On Horse Manure re. Ecology

We've recently had some discussion touching on the amount of horse manure deposited in a day in London prior to automobiles. In researching the origins and growth of the fascism of Ecology I've come across the following details-- to wrap up my end of this question, as it were.

A one thousand pound horse produces approximately fifty pounds of manure per day or about ten tons per year. In addition, from six to ten gallons of urine is produced which when soaked up by bedding can constitute another fifty pounds daily. Therefore, four horses in stalls can produce 160,000 pounds of manure and wet bedding per year. That is a mountain of manure by anyone's standards.
http://www.horsekeeping.com/horse_management/manure_management.htm

Penn State College of Agricultural Sciences, Dairy and Animal Sciences dept. offers the standard measurement of:

"An average 1,000 pound horse produces nine tons of manure per year. That is approximately fifty pounds per day."

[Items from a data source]
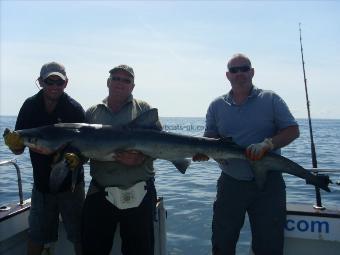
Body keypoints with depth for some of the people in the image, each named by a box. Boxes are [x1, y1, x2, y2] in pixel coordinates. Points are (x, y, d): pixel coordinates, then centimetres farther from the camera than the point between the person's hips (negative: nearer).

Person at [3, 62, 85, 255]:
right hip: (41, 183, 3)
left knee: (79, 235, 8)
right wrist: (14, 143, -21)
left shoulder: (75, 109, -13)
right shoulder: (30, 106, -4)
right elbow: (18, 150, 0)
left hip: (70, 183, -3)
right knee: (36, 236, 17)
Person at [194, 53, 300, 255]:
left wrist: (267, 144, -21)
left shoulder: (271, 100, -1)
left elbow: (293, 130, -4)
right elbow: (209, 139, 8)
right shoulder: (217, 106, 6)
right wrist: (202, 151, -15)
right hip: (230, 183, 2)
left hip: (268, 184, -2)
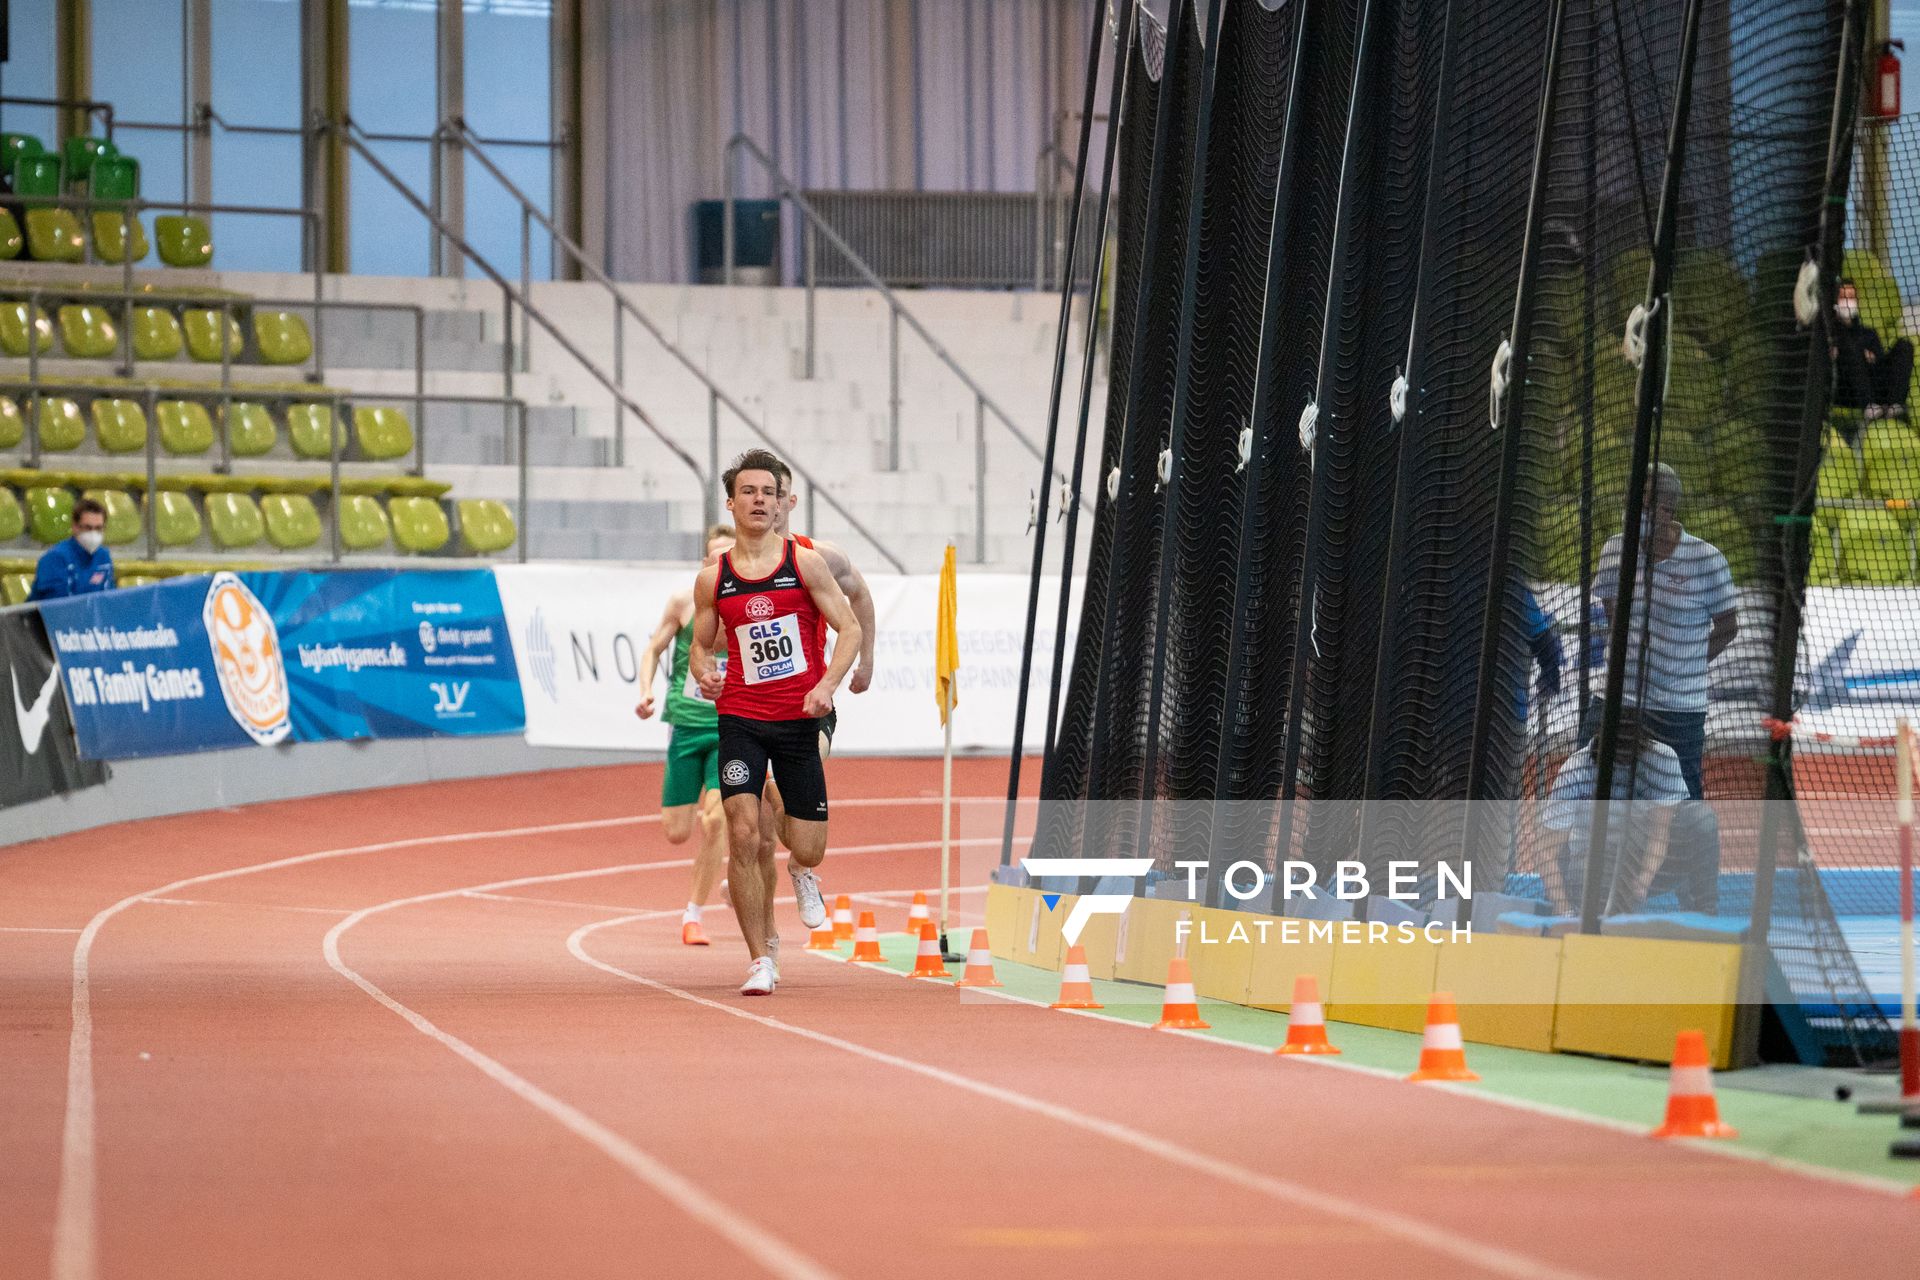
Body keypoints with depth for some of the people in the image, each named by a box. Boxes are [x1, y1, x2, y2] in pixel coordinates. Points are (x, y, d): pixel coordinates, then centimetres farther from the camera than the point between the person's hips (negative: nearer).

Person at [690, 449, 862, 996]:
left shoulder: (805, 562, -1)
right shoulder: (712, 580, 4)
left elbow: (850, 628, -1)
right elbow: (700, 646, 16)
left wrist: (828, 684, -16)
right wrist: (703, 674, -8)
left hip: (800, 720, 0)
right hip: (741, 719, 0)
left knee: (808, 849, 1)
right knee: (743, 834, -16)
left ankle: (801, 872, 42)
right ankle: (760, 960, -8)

---

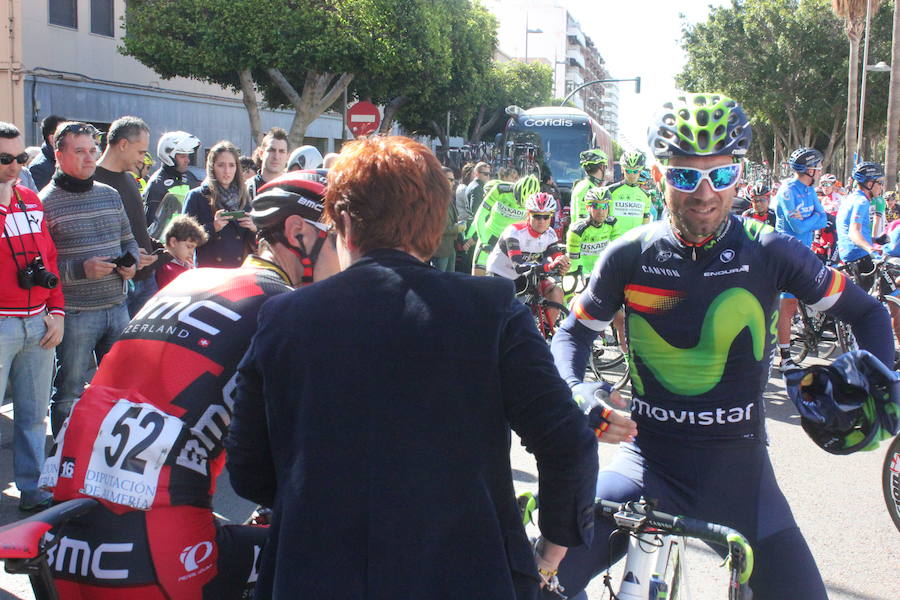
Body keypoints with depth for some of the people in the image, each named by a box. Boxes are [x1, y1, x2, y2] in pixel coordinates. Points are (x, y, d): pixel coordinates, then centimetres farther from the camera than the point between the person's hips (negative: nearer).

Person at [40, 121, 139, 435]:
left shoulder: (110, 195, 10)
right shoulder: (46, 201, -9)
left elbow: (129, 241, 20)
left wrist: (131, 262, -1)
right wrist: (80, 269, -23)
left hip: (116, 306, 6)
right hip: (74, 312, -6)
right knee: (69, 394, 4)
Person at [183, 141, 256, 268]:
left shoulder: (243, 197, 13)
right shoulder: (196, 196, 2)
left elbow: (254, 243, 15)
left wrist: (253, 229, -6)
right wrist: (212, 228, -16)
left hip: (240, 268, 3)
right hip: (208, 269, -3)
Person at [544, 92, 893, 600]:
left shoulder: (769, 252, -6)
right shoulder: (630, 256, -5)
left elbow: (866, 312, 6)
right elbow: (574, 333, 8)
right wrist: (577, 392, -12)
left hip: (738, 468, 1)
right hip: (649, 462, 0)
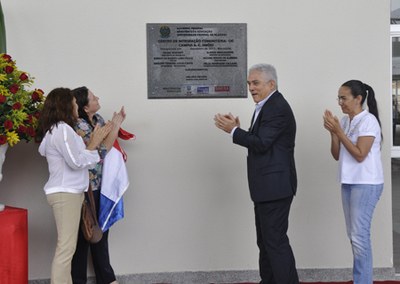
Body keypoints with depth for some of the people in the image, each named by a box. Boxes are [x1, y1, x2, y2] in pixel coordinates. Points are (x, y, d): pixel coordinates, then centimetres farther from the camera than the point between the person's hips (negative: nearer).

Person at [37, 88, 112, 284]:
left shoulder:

---

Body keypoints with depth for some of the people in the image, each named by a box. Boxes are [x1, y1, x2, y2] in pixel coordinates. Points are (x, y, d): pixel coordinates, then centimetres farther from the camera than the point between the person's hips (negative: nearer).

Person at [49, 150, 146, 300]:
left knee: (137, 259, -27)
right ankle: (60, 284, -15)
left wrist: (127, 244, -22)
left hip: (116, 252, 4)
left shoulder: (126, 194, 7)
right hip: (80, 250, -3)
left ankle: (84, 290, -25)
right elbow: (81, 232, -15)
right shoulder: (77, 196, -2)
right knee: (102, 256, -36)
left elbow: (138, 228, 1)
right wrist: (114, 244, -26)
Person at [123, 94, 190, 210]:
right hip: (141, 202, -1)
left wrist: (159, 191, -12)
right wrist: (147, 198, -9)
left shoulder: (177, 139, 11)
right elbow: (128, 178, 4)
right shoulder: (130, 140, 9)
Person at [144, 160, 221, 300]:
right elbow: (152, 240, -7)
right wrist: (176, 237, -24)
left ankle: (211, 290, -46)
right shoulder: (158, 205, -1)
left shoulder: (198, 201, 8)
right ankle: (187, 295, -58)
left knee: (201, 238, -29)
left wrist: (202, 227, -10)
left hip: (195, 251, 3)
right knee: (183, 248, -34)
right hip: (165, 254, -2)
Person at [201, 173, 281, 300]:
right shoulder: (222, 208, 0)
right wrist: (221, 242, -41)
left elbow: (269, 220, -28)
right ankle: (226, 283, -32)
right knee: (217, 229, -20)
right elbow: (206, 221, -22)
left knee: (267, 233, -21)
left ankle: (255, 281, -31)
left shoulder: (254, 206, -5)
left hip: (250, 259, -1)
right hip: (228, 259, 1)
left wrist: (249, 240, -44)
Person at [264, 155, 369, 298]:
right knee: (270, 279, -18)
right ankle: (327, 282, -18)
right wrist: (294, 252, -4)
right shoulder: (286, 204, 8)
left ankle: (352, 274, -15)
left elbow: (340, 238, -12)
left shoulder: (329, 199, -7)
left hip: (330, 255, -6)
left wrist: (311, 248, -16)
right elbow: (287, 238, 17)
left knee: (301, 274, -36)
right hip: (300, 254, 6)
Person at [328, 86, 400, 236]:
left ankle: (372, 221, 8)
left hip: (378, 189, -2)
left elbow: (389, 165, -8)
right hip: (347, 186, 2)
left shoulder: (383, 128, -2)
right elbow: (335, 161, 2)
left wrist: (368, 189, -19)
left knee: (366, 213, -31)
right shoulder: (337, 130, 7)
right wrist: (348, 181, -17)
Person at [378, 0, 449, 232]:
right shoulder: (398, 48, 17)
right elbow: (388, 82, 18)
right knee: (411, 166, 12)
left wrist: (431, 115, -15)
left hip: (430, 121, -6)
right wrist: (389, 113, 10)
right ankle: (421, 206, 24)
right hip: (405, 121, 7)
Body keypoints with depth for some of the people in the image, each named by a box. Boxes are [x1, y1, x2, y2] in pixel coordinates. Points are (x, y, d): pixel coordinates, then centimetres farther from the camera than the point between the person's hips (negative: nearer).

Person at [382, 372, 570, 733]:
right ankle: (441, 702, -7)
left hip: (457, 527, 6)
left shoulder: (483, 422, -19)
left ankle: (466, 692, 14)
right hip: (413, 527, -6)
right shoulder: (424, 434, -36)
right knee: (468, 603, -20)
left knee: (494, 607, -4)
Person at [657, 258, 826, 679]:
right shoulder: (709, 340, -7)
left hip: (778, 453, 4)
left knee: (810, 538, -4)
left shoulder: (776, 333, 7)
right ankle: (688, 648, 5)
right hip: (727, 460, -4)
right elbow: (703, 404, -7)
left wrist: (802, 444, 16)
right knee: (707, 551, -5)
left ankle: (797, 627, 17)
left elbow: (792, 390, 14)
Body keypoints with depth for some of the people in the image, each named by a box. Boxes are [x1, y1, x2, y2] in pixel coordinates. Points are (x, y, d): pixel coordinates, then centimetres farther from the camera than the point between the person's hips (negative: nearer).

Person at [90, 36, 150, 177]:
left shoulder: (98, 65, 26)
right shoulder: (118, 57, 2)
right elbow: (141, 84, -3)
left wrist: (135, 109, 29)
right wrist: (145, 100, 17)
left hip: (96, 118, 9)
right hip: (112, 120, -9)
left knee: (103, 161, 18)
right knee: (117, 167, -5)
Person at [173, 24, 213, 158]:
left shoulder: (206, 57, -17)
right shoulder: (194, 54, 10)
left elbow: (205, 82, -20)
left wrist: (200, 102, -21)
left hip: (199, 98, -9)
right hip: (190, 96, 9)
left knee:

§ **Exercise 1**:
According to the horse manure text, what amount of urine does a horse produce per day?
§ **Exercise 2**:
Reproduce the part of the horse manure text starting at "We've recently had" and ending at "by anyone's standards.".

§ **Answer area 1**:
From six to ten gallons.

§ **Answer area 2**:
We've recently had some discussion touching on the amount of horse manure deposited in a day in London prior to automobiles. In researching the origins and growth of the fascism of Ecology I've come across the following details-- to wrap up my end of this question, as it were.

A one thousand pound horse produces approximately fifty pounds of manure per day or about ten tons per year. In addition, from six to ten gallons of urine is produced which when soaked up by bedding can constitute another fifty pounds daily. Therefore, four horses in stalls can produce 160,000 pounds of manure and wet bedding per year. That is a mountain of manure by anyone's standards.